I do have a little bit of a concern for the normality of each of the sets, in the top right corner of the qqnorm plots for each set, we a see a value that deviates far from the qqline, comparatively to the other values.
5-43
Car=c(1:7)
Finite_elements = c(14.58,48.52, 97.22,113.99,174.73,212.72,277.38)
Equivalent_plate=c(14.76,49.1,99.99,117.53,181.22,220.14,294.80)
JournalofAircraft = data.frame(Car, Finite_elements, Equivalent_plate)
qqnorm(Finite_elements)
qqline(Finite_elements)
qqnorm(Equivalent_plate)
qqline(Equivalent_plate)
#5-43
library(readxl)
JournAir <- read_excel("D:/Education/Statistics/hw5/JournAir.xlsx")
View(JournAir)
#Car=c(1:7)
#Finite_elements = c(14.58,48.52, 97.22,113.99,174.73,212.72,277.38)
#Equivalent_plate=c(14.76,49.1,99.99,117.53,181.22,220.14,294.80)
#JournalofAircraft = data.frame(Car, Finite_elements, Equivalent_plate)
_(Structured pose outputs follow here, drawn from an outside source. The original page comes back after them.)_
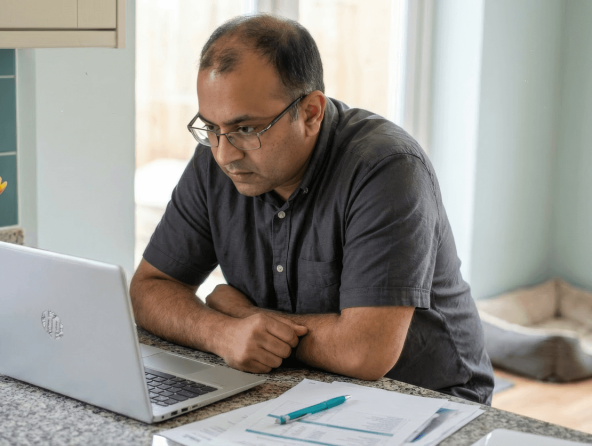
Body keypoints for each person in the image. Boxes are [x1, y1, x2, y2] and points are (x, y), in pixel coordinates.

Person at [130, 14, 494, 405]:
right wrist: (222, 331)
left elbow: (365, 351)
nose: (224, 154)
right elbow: (148, 290)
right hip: (298, 389)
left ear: (310, 113)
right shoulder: (217, 159)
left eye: (246, 129)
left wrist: (247, 315)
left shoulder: (387, 167)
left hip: (430, 401)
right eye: (211, 128)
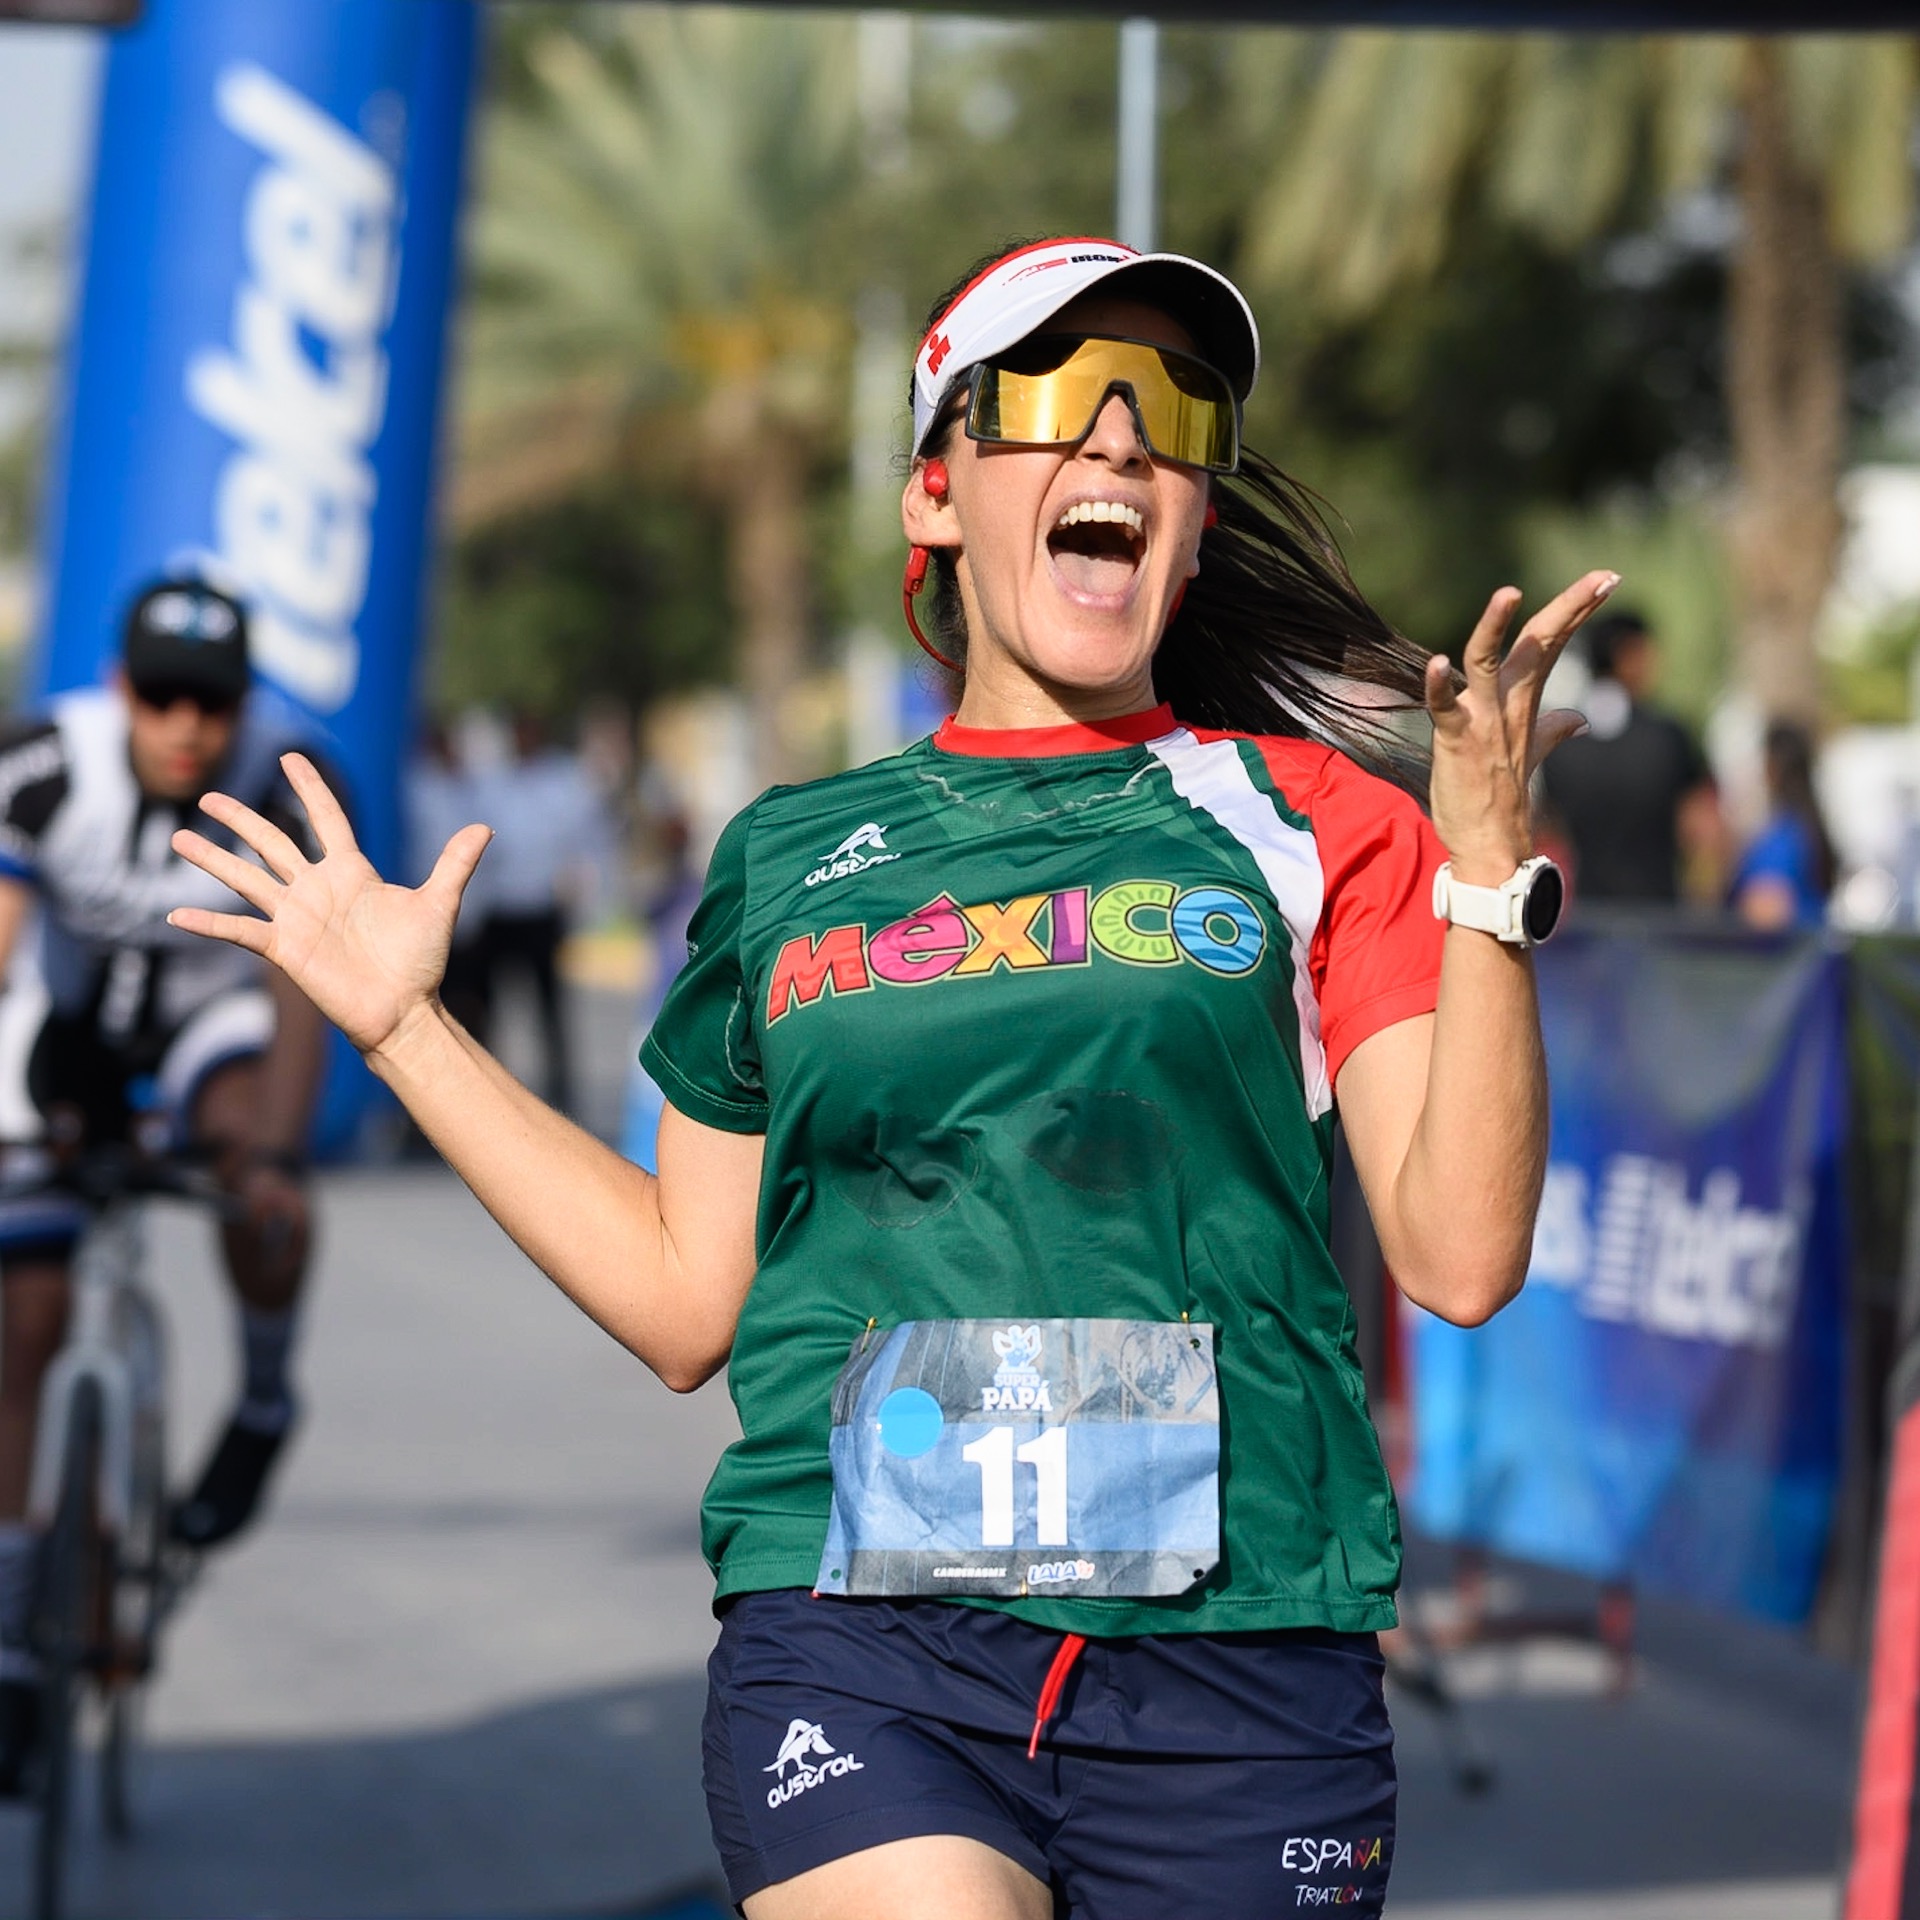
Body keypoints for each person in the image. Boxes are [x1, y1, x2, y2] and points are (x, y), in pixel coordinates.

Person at [168, 237, 1611, 1919]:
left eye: (1175, 414)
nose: (1122, 440)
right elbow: (679, 1299)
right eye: (1058, 396)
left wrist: (1483, 884)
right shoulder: (791, 857)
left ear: (1199, 518)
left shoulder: (1315, 821)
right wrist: (405, 1031)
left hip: (1245, 1647)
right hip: (865, 1637)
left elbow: (1460, 1257)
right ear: (936, 491)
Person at [0, 577, 331, 1790]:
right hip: (66, 1030)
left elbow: (304, 992)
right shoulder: (41, 762)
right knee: (24, 1320)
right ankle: (15, 1634)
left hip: (212, 1027)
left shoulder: (289, 784)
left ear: (244, 705)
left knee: (263, 1175)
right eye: (162, 696)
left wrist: (274, 1158)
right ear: (119, 687)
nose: (187, 725)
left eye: (214, 702)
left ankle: (263, 1403)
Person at [1539, 608, 1720, 904]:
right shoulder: (1667, 737)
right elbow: (1703, 828)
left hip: (1585, 914)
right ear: (1628, 654)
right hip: (1660, 911)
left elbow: (1549, 834)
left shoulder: (1562, 743)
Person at [1729, 720, 1836, 929]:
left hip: (1788, 948)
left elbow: (1766, 911)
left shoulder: (1782, 838)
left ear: (1772, 767)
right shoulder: (1807, 827)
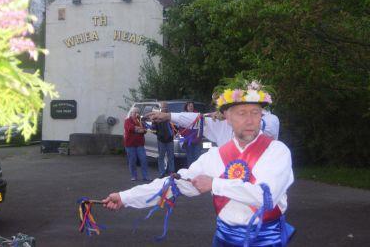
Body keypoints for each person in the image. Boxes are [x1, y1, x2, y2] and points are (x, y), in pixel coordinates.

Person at [102, 80, 294, 246]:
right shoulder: (216, 156)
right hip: (223, 240)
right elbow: (176, 183)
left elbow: (266, 197)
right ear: (227, 117)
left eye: (255, 112)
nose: (250, 120)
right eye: (242, 113)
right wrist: (124, 197)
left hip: (265, 241)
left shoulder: (276, 151)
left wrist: (214, 184)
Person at [147, 103, 280, 147]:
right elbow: (198, 119)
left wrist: (232, 115)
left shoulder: (271, 119)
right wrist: (169, 116)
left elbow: (263, 126)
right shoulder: (224, 122)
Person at [123, 107, 150, 181]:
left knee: (143, 160)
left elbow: (145, 130)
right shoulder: (127, 121)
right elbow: (131, 128)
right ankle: (134, 176)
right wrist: (138, 129)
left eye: (137, 112)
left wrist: (140, 129)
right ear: (131, 113)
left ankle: (146, 176)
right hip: (130, 144)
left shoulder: (140, 121)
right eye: (135, 112)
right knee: (132, 161)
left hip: (140, 144)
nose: (136, 114)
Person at [151, 102, 175, 178]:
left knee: (171, 156)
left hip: (170, 140)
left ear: (167, 107)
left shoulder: (170, 116)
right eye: (163, 106)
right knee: (161, 157)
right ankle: (162, 172)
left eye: (165, 106)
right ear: (161, 107)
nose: (164, 108)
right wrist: (158, 133)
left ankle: (171, 172)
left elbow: (175, 126)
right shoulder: (157, 116)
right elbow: (153, 128)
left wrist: (174, 133)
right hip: (161, 140)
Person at [181, 101, 202, 166]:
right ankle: (190, 172)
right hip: (188, 141)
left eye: (192, 106)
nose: (191, 107)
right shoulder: (183, 115)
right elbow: (181, 128)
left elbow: (201, 126)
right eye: (189, 106)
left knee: (197, 158)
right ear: (186, 107)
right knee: (190, 158)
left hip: (197, 140)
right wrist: (184, 136)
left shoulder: (198, 115)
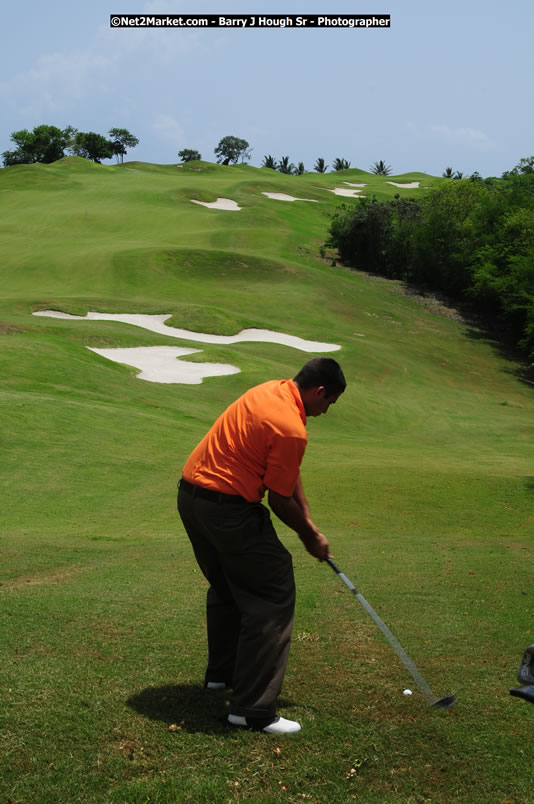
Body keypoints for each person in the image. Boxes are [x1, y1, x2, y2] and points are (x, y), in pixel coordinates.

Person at [177, 357, 346, 734]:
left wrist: (312, 525)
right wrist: (308, 537)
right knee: (272, 589)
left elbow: (285, 475)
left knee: (227, 586)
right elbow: (279, 500)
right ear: (319, 392)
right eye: (329, 403)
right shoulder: (290, 427)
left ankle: (221, 677)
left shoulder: (269, 392)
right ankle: (252, 711)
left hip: (191, 499)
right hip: (228, 510)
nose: (326, 411)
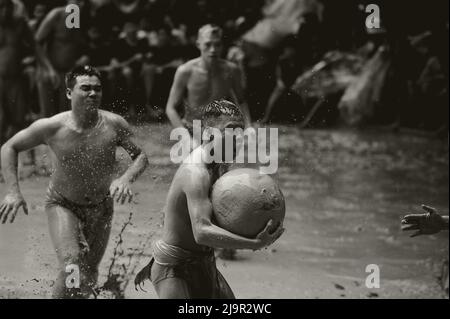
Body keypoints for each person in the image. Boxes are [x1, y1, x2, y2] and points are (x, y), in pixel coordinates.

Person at [0, 65, 149, 298]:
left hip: (102, 207)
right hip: (63, 203)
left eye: (97, 89)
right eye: (85, 88)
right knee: (72, 263)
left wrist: (125, 178)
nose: (93, 93)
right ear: (69, 93)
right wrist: (13, 192)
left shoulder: (114, 124)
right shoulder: (52, 127)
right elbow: (9, 147)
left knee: (88, 276)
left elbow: (140, 156)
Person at [135, 99, 283, 299]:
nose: (237, 138)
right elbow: (202, 233)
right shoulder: (196, 173)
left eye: (241, 131)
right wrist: (253, 243)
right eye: (230, 130)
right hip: (174, 267)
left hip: (203, 261)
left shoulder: (221, 162)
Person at [165, 24, 251, 139]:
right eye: (208, 44)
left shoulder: (232, 70)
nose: (213, 50)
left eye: (217, 44)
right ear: (198, 45)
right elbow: (170, 108)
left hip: (220, 130)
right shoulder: (185, 71)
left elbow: (241, 101)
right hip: (192, 128)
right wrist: (186, 137)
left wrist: (248, 126)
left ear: (222, 46)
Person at [0, 0, 50, 145]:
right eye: (0, 7)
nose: (3, 11)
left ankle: (10, 152)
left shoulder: (20, 24)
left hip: (15, 78)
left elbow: (35, 46)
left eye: (6, 7)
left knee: (18, 120)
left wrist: (48, 68)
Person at [35, 0, 88, 118]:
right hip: (48, 71)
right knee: (47, 117)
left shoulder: (77, 18)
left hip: (67, 72)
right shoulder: (56, 15)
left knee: (65, 116)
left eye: (83, 2)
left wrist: (81, 58)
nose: (81, 4)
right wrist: (48, 69)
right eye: (78, 1)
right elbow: (37, 43)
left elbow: (73, 45)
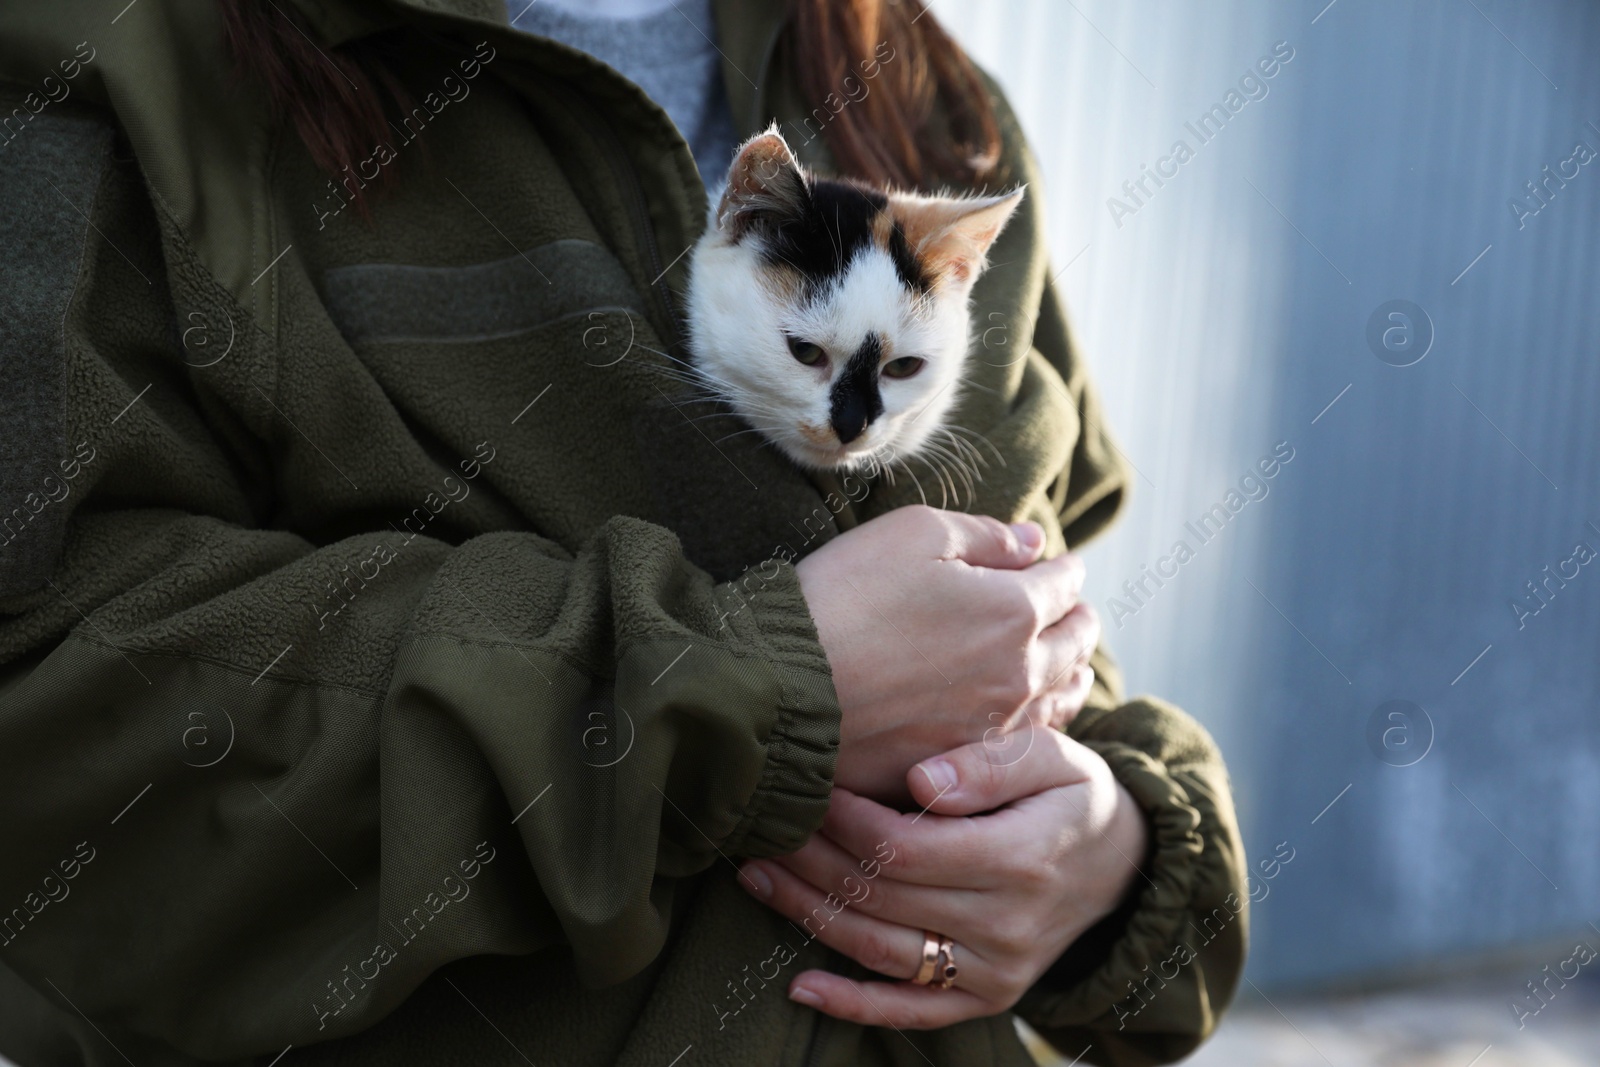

qqnorm(JournAir$finiteElement)
qqline(JournAir$finiteElement)
qqnorm(JournAir$equiPLate)
qqline(JournAir$equiPLate)
t.test(JournAir$finiteElement, JournAir$equiPLate, paired = T)
Paired t-test
data: JournAir$finiteElement and JournAir$equiPLate
t = -2.4501, df = 6, p-value = 0.04979
alternative hypothesis: true difference in means is not equal to 0
95 percent confidence interval:
-10.964397921 -0.007030651
sample estimates:
mean of the differences
-5.485714
a.The p-value from our t.tests is less than our our 1 minus confidence interval, thus we can reject the null hypothesis. From the differences of means section of the code, we can conclude that means are not the same.
#5-45
library(readxl)
ImpSteel <- read_excel("D:/Education/Statistics/hw5/ImpSteel.xlsx")
View(ImpSteel)
qqnorm(ImpSteel$T1)
qqline(ImpSteel$T1)
qqnorm(ImpSteel$T2)
qqline(ImpSteel$T2)
t.test(ImpSteel$T1, ImpSteel$T2, paired = T, conf.level = 0.99)
Paired t-test
data: ImpSteel$T1 and ImpSteel$T2
t = -3.4805, df = 7, p-value = 0.01026
alternative hypothesis: true difference in means is not equal to 0
99 percent confidence interval:
-0.426159965 0.001159965
sample estimates:
mean of the differences
-0.2125
–The p-value is greater than 0.01, and our confidence interval for this test is 0.01, thus we fail to reject the null hypothesis. From the paired t.test, we are shown that the difference in means is not equal to zero, so no, there is not sufficient evidence to conclude that both tests give the same mean impurity levels. In fact, we have sufficient evidence that supports the claim that we have non-equal means for the tests given.